Pour son 22e rendez-vous, l'organisation du Symposium des arts de Drummondville a choisi de ramener au bercail la prolifique sculptrice Marie-Claude Demers. L'artiste a choisi de s'installer à Inverness, la capitale du bronze, afin d'avoir accès aux fonderies et à leurs équipes.
« Je suis contente d'être de retour. C'est toujours spécial de revenir à Drummondville. J'espère que les gens vont venir nous voir, nous avons travaillé très fort. Ça fait des mois que je me prépare pour ce symposium et j'ai très hâte de partager mes créations », dit-elle.
Mme Demers ne sait pas avec précision combien d'oeuvres elle présentera aux Promenades Drummondville, du 10 au 12 mars. Elle apportera « tout ce qui entre dans son véhicule » et elle entend faire deux allers-retours.

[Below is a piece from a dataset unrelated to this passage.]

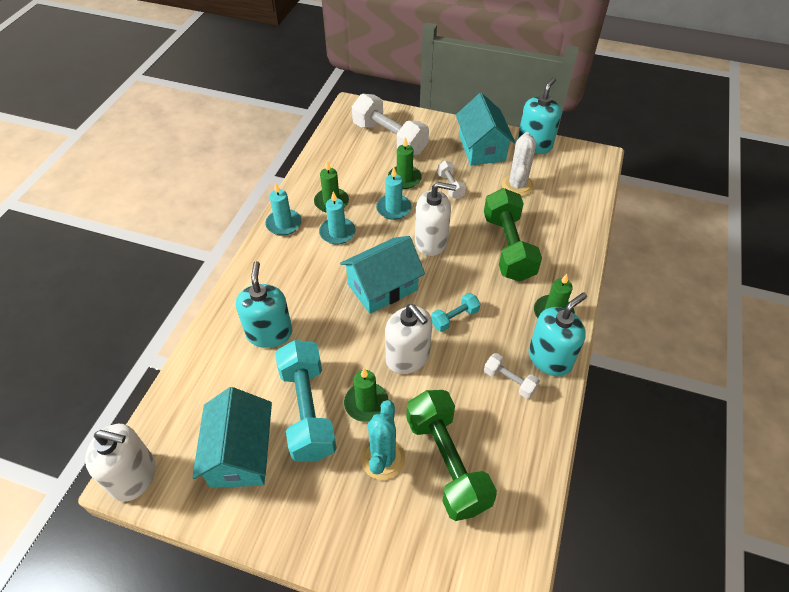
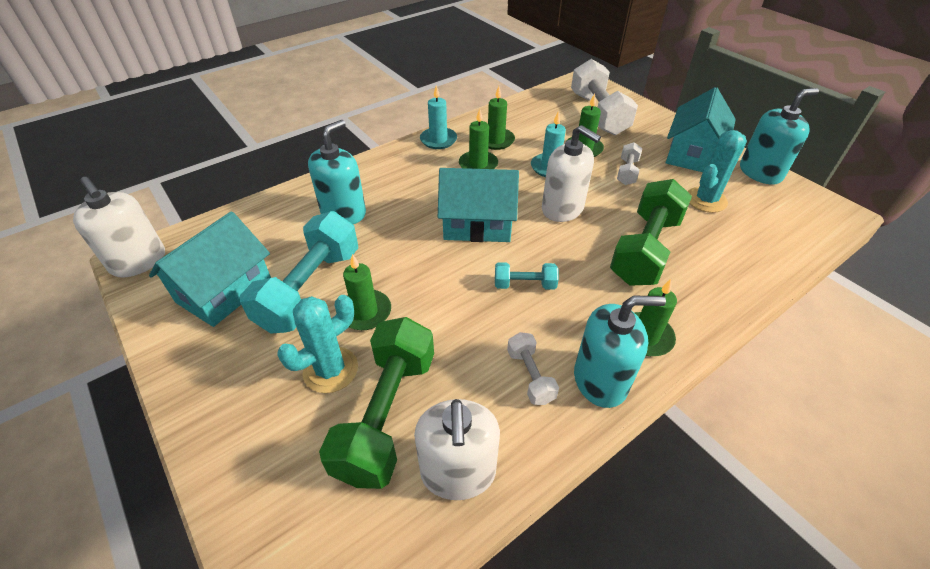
camera: 35 degrees right, 5 degrees down
turquoise candle [319,192,356,245] -> green candle [459,109,498,169]
white soap dispenser [385,304,432,374] -> white soap dispenser moved to [414,399,500,500]
white cactus [501,132,536,197] -> turquoise cactus [687,130,747,213]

Chose certaine, elle offrira, pour la toute première fois, une pièce de bronze mobile et de grande envergure.
« J'ai mis plusieurs heures sur cette sculpture-là et je suis contente du résultat. C'est une oeuvre constituée de 31 morceaux qui pivotera d'elle-même, un véritable tour de force. Il y a beaucoup de planification et même un peu d'ingénierie. Les gens qui viendront ne l'oublieront pas de sitôt », promet la sculptrice.
Par le passé, Marie-Claude Demers a également donné dans la peinture. Elle a notamment participé à l'illustration de certaines des oeuvres de l'écrivain pour enfant Alain M. Bergeron. Elle a toutefois mis cette forme d'art en veilleuse afin de se concentrer sur la sculpture du bronze, un processus complexe.

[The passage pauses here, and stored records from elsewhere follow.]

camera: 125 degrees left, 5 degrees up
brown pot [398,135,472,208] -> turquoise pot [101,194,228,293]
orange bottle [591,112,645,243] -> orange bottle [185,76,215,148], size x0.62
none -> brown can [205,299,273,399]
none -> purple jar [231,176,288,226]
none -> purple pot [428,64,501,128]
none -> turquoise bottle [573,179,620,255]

Pour elle, les sculptures de bronze, métal noble, traversent le temps et se transmettent de génération en génération comme de grands bijoux. « Chaque oeuvre est un joyau que l'on admire sans se lasser », continue-t-elle.
Rendez-vous manqué avec Corno
Le Symposium des arts de Drummondville accueillera 94 artistes dans la cour centrale des Promenades Drummondville ainsi que dans l'allée menant vers le magasin Sears. Au total, on y présentera plus de 1000 oeuvres.

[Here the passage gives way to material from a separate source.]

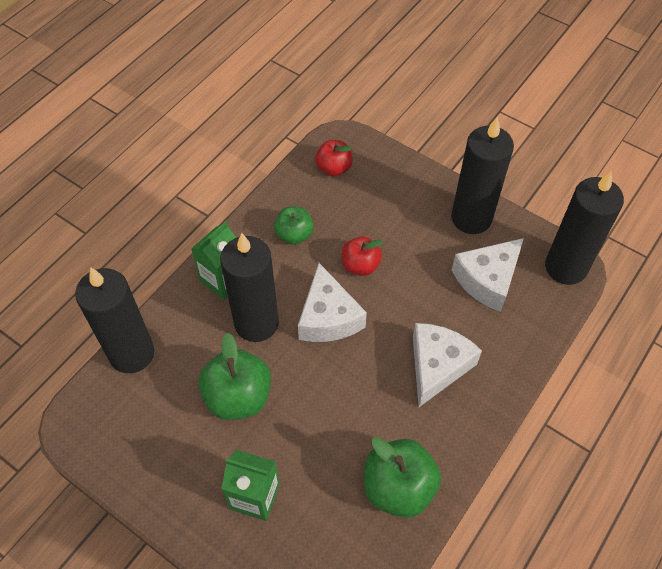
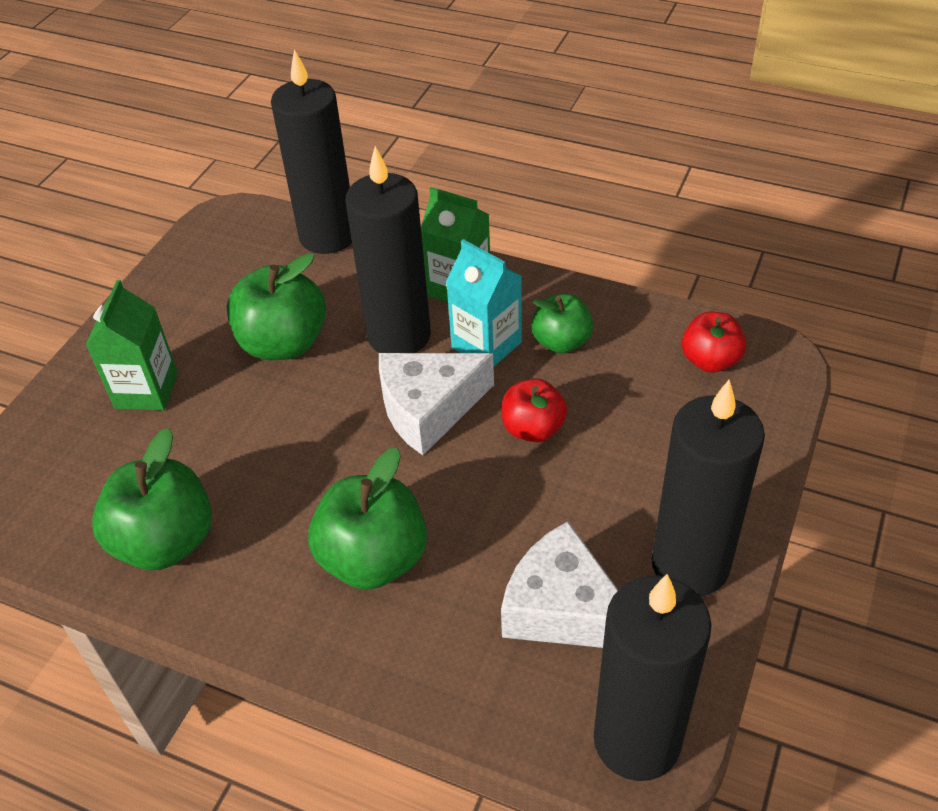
camera: 80 degrees right, 10 degrees down
white cheese [413,323,482,407] -> green apple [308,448,427,590]
none -> turquoise carton [446,239,522,366]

Le volet spécial, qui fait la renommée de l'événement artistique chaque année, fait relâche en 2017. Les organisateurs ont travaillé sur une exposition spéciale mettant en vedette Corno, mais ont manqué de temps afin d'offrir une présentation à la hauteur de l'artiste disparue peu avant Noël.
« À l'origine, on voulait lui donner toute la place. Ce ne sera que partie remise », résume la directrice du symposium, Karine Bélanger.
En plus de Marie-Claude Demers, les visiteurs auront notamment accès à près d'une vingtaine d'artistes de la région ainsi qu'à des artistes de renom d'ailleurs au Québec. Treize exposants en seront à une toute première présence au Symposium.
« C'est important d'avoir un bon mélange d'artistes de Drummondville et de l'extérieur, d'habitués de l'événement et de nouveaux. Ça permet de s'assurer de la qualité des oeuvres présentées et d'avoir un élément nouveauté, de se renouveler », ajoute-t-elle.
Les artistes présents au Symposium vendent, bon an, mal an, pour environ 50 000 $ à un public composé majoritairement de connaisseurs. Le fait que l'exposition ait lieu dans un centre commercial attire son lot de curieux, mais des collectionneurs de partout convergent vers le Centre-du-Québec afin de contempler les créations de ce premier rendez-vous de la saison.
« Nous sommes chanceux d'être le premier de l'année. On sent qu'il y a un engouement additionnel, une belle énergie. Les artistes se préparent longtemps pour venir nous voir et notre situation géographique attire des visiteurs d'un peu partout », se réjouit Mme Bélanger.